Par La Rédaction
Abidjan, 26 juin 2025 – À quatre mois du scrutin présidentiel, la Cour africaine des droits de l’homme et des peuples (CADHP) a tranché : les recours introduits par Laurent Gbagbo et Guillaume Soro sont rejetés. Cette décision clôt toute perspective de participation de ces deux figures majeures de la vie politique ivoirienne à la présidentielle d’octobre prochain. Un tournant juridique et politique qui suscite autant d’analyses que de réactions contrastées.
Une fin de non-recevoir pour deux poids lourds
La CADHP a rejeté la requête de Laurent Gbagbo au motif qu’il n’a pas démontré de violation de ses droits fondamentaux lors de sa radiation de la liste électorale en 2020. Malgré son acquittement par la CPI et une grâce présidentielle, sa condamnation reste juridiquement active aux yeux de la législation ivoirienne.
Guillaume Soro, de son côté, voit sa requête déclarée irrecevable : la Cour considère qu’il n’a pas épuisé les voies de recours internes en Côte d’Ivoire avant de s’adresser à elle. Condamné par contumace, l’ancien chef du parlement reste juridiquement disqualifié.
Des lectures politiques opposées
Ces décisions judiciaires sont perçues différemment selon les sensibilités politiques. Du côté du RHDP et de ses électeurs, elles sont vues comme le respect de l’État de droit et du cadre constitutionnel en vigueur. La justice aurait simplement fait son travail, sans interférences, en se fondant sur le droit et non sur les considérations politiques.
En revanche, chez les partisans de Gbagbo et Soro, ces rejets suscitent de la frustration et ravivent le sentiment d’un processus électoral verrouillé. Beaucoup y voient un mécanisme d’exclusion, plus politique que juridique, qui fragilise la pluralité du débat démocratique.
Mais au-delà des clivages, une réalité s’impose : l’élection présidentielle de 2025 se jouera sans deux des figures les plus influentes de ces vingt dernières années.
Un champ politique redessiné
La mise à l’écart de Gbagbo et Soro oblige l’opposition à se réorganiser. Le PPACI (de Laurent Gbagbo) devra mobiliser sans son leader historique. Le PDCI, désormais dirigé par des cadres de l’ère post-Bédié, cherche à incarner une alternance crédible. Quant à des plateformes émergentes comme AJUNA (portée par Assalé Tiémoko et Vincent Toh Bi), elles tentent de canaliser l’aspiration d’une partie de la jeunesse à un renouveau politique.
Dans ce contexte, le RHDP reste en position favorable.
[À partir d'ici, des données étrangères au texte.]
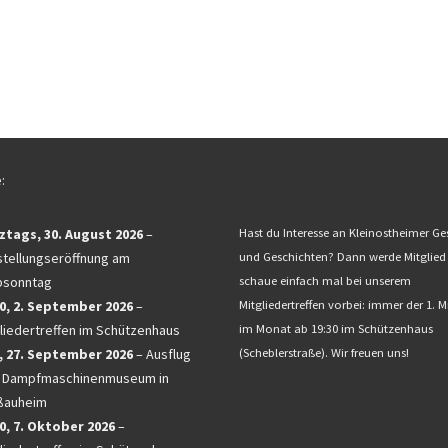
:
ztags,
30. August 2026
–
Hast du Interesse an Kleinostheimer Ge
tellungseröffnung am
und Geschichten? Dann werde Mitglied
bsonntag
schaue einfach mal bei unserem
0,
2. September 2026
–
Mitgliedertreffen vorbei: immer der 1. 
liedertreffen im Schützenhaus
im Monat ab 19:30 im Schützenhaus
,
27. September 2026
–
Ausflug
(Scheblerstraße). Wir freuen uns!
 Dampfmaschinenmuseum in
ßauheim
0,
7. Oktober 2026
–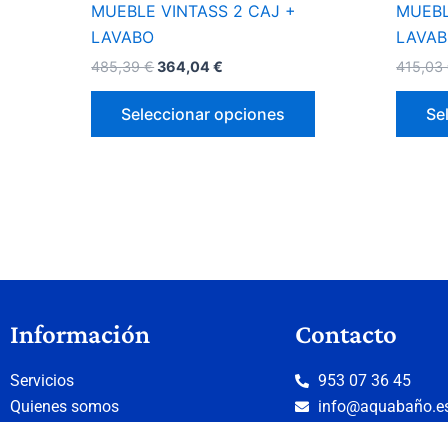
MUEBLE VINTASS 2 CAJ +
MUEBL
de
LAVABO
LAVA
producto
485,39
€
364,04
€
415,03
Seleccionar opciones
Se
Información
Contacto
Servicios
953 07 36 45
Quienes somos
info@aquabaño.e
Donde estamos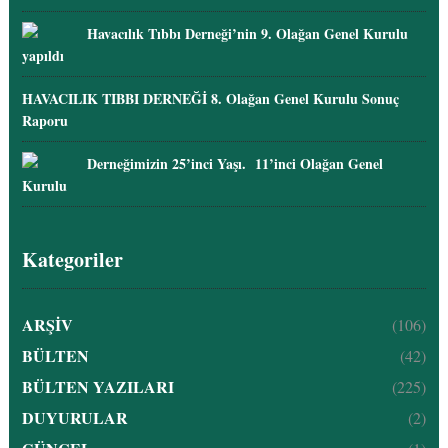
Havacılık Tıbbı Derneği’nin 9. Olağan Genel Kurulu
yapıldı
HAVACILIK TIBBI DERNEĞİ 8. Olağan Genel Kurulu Sonuç
Raporu
Derneğimizin 25’inci Yaşı. 11’inci Olağan Genel
Kurulu
Kategoriler
ARŞİV
(106)
BÜLTEN
(42)
BÜLTEN YAZILARI
(225)
DUYURULAR
(2)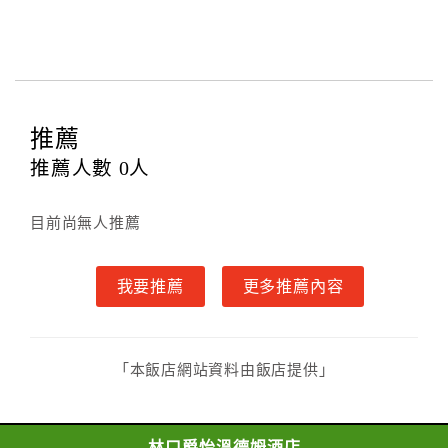
意，不得變更。
本契約之房價經雙方合意，依網路售價計費（含稅
金及服務費），乙方除提供住宿外，尚包括（依預訂專
案內容提供之服務）。
第四條（入住、退房時間）
推薦
甲方入住及退房之時間依飯店現場規定。但甲、乙
雙方另有約定者，從其約定。第五條（付款方式）
推薦人數
0
人
甲、乙雙方同意本契約之付款方式依乙方提供方
式。
目前尚無人推薦
第六條（定金或預收房價總金額之收取）
乙方接受甲方訂房後，甲方入住前，乙方預收取總
我要推薦
更多推薦內容
房費30%為定金
第七條（甲方解約時定金之退還）
甲方解約時，應通知乙方，並得要求乙方依下列標
準返還已繳之定金金額：
「本飯店網站資料由飯店提供」
一、甲方解約通知於預定住宿日前第十四日以前到達
者，得請求乙方退還已付定金百分之百。
二、甲方解約通知於預定住宿日前第十日至第十三日到
林口爵怡溫德姆酒店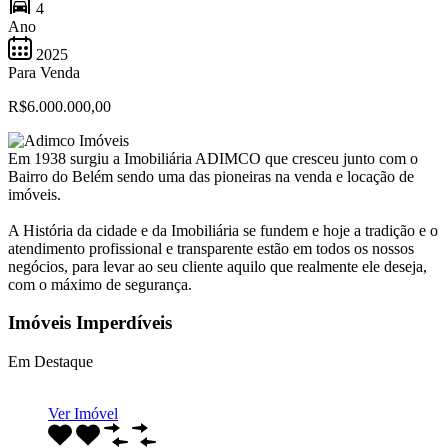
4
Ano
2025
Para Venda
R$6.000.000,00
Em 1938 surgiu a Imobiliária ADIMCO que cresceu junto com o
Bairro do Belém sendo uma das pioneiras na venda e locação de
imóveis.
A História da cidade e da Imobiliária se fundem e hoje a tradição e o
atendimento profissional e transparente estão em todos os nossos
negócios, para levar ao seu cliente aquilo que realmente ele deseja,
com o máximo de segurança.
Imóveis Imperdíveis
Em Destaque
Ver Imóvel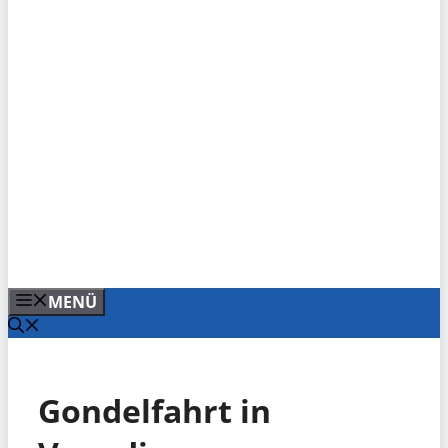
MENÜ
Gondelfahrt in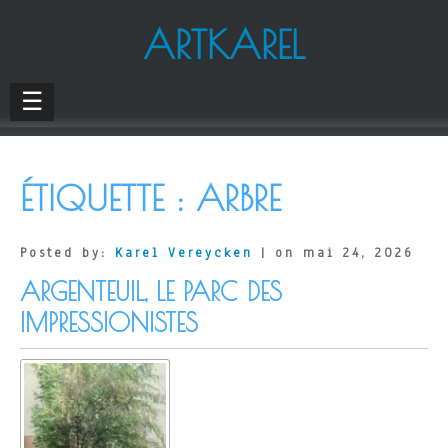
ARTKAREL
☰
ÉTIQUETTE :
ARBRE
Posted by:
Karel Vereycken
| on mai 24, 2026
ARGENTEUIL, LE PARC DES
IMPRESSIONISTES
Si le président Alassane Ouattara n’a pas encore officialisé sa candidature, sa désignation par acclamation lors du dernier congrès du parti et l’absence de rivaux de poids rendent plausible une reconduction, que ce soit à travers lui ou un dauphin choisi.
Quel impact sur le scrutin ?
Il serait réducteur de penser que le rejet de ces deux candidatures affecte l’ensemble du corps électoral. Si une partie des électeurs, notamment les proches de Gbagbo et Soro, peuvent exprimer colère ou démobilisation, d’autres – notamment les partisans du RHDP – considèrent cette clarification juridique comme légitime.
Cela dit, le risque d’un scrutin marqué par une faible participation ou une polarisation accrue n’est pas à écarter. L’adhésion au processus électoral dépendra en grande partie de la capacité de tous les acteurs à garantir un climat apaisé, équitable et transparent.
Le rejet des recours de Gbagbo et Soro marque une étape décisive vers une présidentielle dont l’issue semble, pour l’instant, favoriser le pouvoir en place. Mais l’histoire électorale ivoirienne l’a montré à plusieurs reprises : rien n’est jamais écrit d’avance. Les mois à venir diront si cette élection saura ouvrir une nouvelle page de stabilité ou si elle prolongera les tensions non résolues du passé.